## Task
Reproduce the lines below word for word, beginning with the line that contains "Descrizione: Articolo principale" and continuing through the line that contains "Informazioni".

## Task material
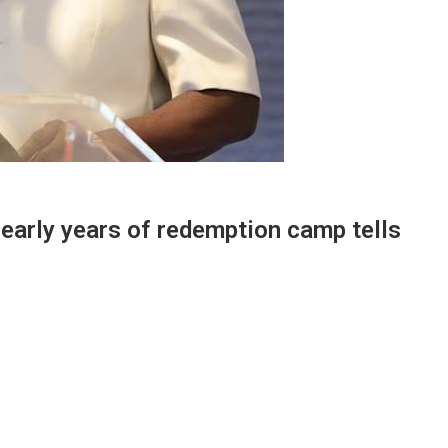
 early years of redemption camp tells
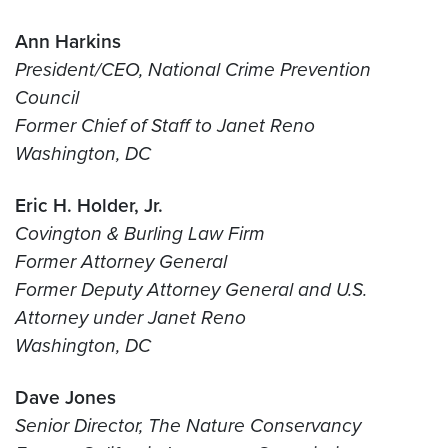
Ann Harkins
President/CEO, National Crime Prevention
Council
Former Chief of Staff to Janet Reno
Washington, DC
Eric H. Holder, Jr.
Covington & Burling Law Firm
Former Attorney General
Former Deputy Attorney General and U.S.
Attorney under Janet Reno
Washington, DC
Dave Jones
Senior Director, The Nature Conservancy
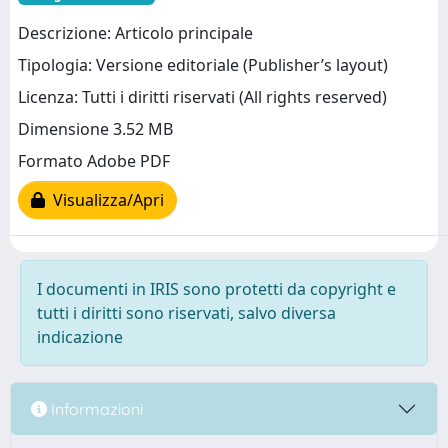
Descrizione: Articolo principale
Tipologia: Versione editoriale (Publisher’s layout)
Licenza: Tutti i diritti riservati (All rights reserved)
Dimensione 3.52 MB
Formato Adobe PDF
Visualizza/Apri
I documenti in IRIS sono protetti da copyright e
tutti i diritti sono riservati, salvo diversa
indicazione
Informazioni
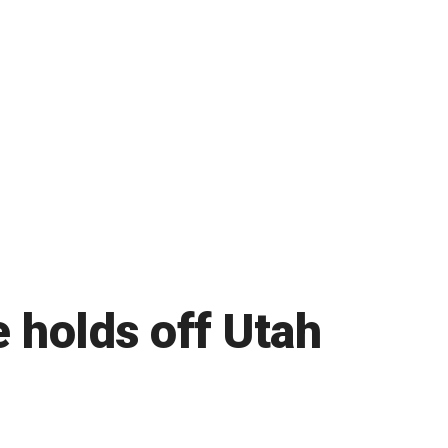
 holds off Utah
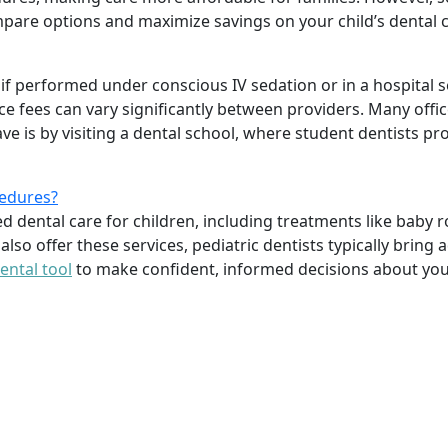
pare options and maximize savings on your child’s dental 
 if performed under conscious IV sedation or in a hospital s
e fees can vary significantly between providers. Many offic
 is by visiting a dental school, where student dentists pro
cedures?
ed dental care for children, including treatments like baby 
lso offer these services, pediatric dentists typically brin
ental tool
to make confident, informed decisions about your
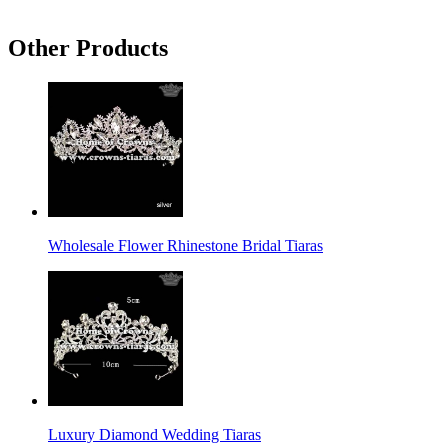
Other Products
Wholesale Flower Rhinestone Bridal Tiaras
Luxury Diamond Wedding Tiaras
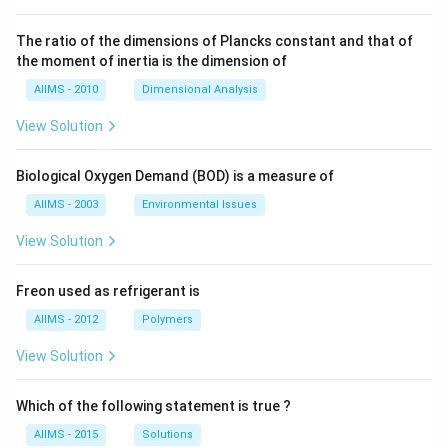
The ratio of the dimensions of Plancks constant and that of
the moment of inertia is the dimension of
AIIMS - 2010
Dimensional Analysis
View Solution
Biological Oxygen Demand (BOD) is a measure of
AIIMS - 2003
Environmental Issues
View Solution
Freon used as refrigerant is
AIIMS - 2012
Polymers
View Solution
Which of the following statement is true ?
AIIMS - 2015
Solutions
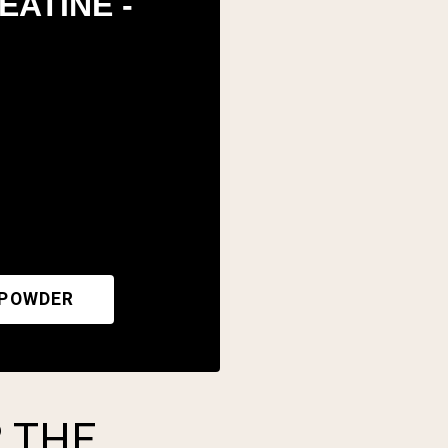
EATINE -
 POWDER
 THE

## Answer area
Descrizione: Articolo principale
Tipologia: Versione editoriale (Publisher’s layout)
Licenza: Tutti i diritti riservati (All rights reserved)
Dimensione 3.52 MB
Formato Adobe PDF
Visualizza/Apri
I documenti in IRIS sono protetti da copyright e
tutti i diritti sono riservati, salvo diversa
indicazione
Informazioni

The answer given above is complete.